== Vorliegender Text

VwGH 2012/22/0057

VwGH2012/22/00573.10.2013

Der Verwaltungsgerichtshof hat durch die Vorsitzende Senatspräsidentin Dr. Bernegger, die Hofräte Dr. Robl und Mag. Eder, die Hofrätin Mag. Dr. Maurer-Kober und den Hofrat Dr. Mayr als Richter, im Beisein der Schriftführerin Mag. Perauer, über die Beschwerde des N, gegen den Bescheid der Bundesministerin für Inneres vom 14. Februar 2012, Zl. 320.984/2-III/4/11, betreffend Aufenthaltstitel, zu Recht erkannt:

Normen

AuslBG §24;
AVG §45;
NAG 2005 §41 Abs2 Z4;
AuslBG §24;
AVG §45;
NAG 2005 §41 Abs2 Z4;

 

Spruch:

Die Beschwerde wird als unbegründet abgewiesen.

====
== Zeilen des Datensatzes

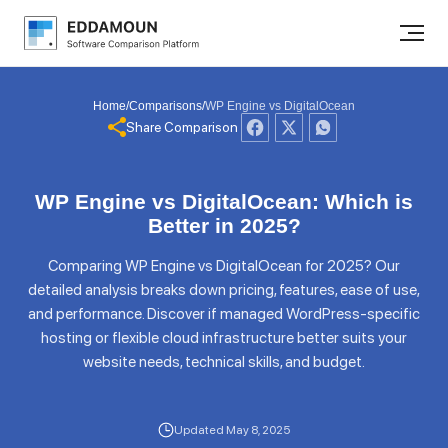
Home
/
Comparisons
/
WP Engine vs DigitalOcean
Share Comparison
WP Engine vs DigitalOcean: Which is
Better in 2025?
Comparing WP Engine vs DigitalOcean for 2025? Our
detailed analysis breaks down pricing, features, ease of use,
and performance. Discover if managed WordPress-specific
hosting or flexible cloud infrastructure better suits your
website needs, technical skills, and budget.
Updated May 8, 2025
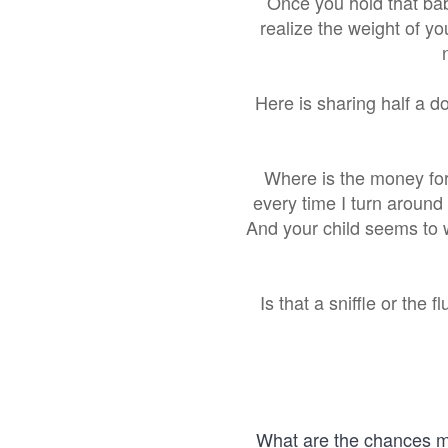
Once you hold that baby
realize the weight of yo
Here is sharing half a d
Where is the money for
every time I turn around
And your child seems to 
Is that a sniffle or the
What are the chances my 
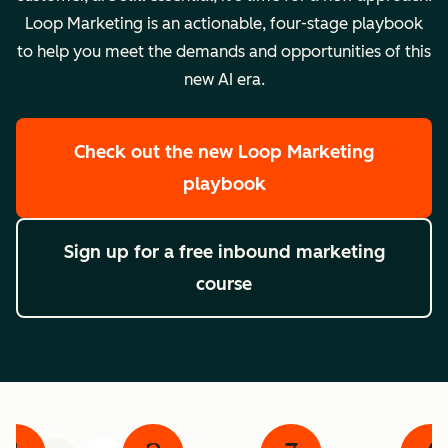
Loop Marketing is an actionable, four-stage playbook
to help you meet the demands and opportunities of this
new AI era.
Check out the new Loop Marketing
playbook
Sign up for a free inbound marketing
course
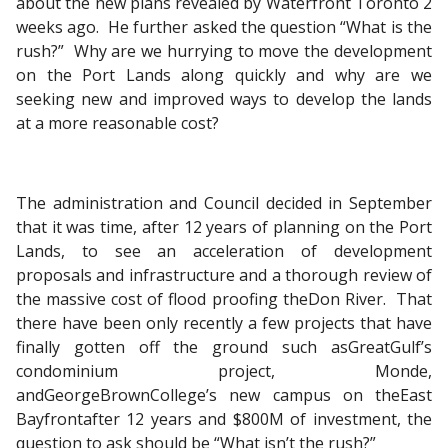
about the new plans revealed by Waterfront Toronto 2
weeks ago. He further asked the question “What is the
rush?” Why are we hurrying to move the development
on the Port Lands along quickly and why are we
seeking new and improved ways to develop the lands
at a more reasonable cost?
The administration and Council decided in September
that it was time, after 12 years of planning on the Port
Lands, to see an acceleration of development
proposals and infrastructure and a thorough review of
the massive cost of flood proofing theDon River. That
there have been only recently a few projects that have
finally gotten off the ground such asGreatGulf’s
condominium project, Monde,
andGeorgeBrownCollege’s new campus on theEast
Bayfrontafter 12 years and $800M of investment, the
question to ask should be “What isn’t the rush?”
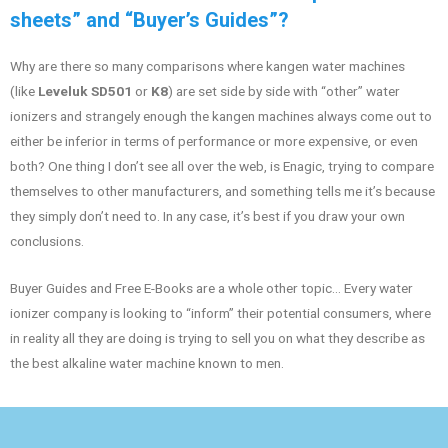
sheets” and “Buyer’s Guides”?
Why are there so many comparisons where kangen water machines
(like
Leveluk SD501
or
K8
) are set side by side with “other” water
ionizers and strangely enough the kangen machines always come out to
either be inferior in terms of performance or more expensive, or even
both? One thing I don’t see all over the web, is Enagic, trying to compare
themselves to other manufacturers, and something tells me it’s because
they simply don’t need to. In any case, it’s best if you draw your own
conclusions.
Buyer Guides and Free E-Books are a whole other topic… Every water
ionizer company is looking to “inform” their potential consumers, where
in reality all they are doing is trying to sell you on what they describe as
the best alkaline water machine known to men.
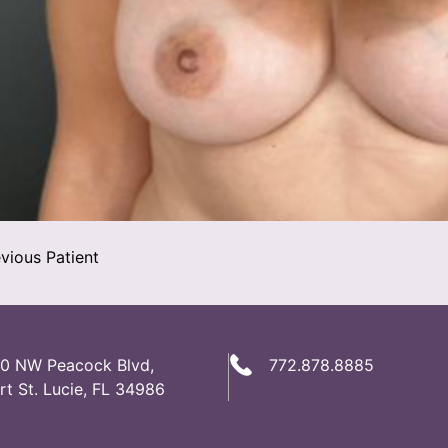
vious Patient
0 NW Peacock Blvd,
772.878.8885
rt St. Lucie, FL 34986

====

Aufgaben |
1/ Beantworten Sie anhand der VwGH-Entscheidung:
(a) Wer führte in dem Verfahren den Vorsitz?
(b) Welche Behörde erließ den angefochtenen Bescheid, und von welchem Datum ist er?
(c) Wie lautet der Spruch?
2/ Welche Personen wirkten laut der VwGH-Entscheidung als Richter mit? Nennen Sie alle.
3/ Führen Sie die VwGH-Entscheidung im Anschluss an den Spruch weiter.

Lösungen |
1/
(a) Die Vorsitzende Senatspräsidentin Dr. Bernegger.
(b) Die Bundesministerin für Inneres; der Bescheid ist vom 14. Februar 2012.
(c) „Die Beschwerde wird als unbegründet abgewiesen.“

2/ Dr. Bernegger, Dr. Robl, Mag. Eder, Mag. Dr. Maurer-Kober, Dr. Mayr

3/
Der Beschwerdeführer hat dem Bund Aufwendungen in der Höhe von EUR 57,40 binnen zwei Wochen bei sonstiger Exekution zu ersetzen.

Begründung

Mit dem angefochtenen, im Instanzenzug ergangenen Bescheid wies die belangte Behörde den Zweckänderungsantrag des Beschwerdeführers auf Erteilung eines Aufenthaltstitels "Rot-Weiß-Rot - Karte" gemäß § 41 Abs. 2 Niederlassungs- und Aufenthaltsgesetz (NAG) und § 24 Ausländerbeschäftigungsgesetz (AuslBG) ab.

Zur Begründung führte die belangte Behörde im Wesentlichen aus:

Der Beschwerdeführer habe zwecks Studiums an der W schon mehrmals über Aufenthaltsbewilligungen verfügt, zuletzt mit einer Gültigkeitsdauer bis Oktober 2011. Am 1. Februar 2011 habe er den gegenständlichen Zweckänderungsantrag auf Erteilung eines Aufenthaltstitels "Schlüsselkraft - selbständig" gestellt. Der Beschwerdeführer lebe seit 7. Oktober 2002 in Österreich.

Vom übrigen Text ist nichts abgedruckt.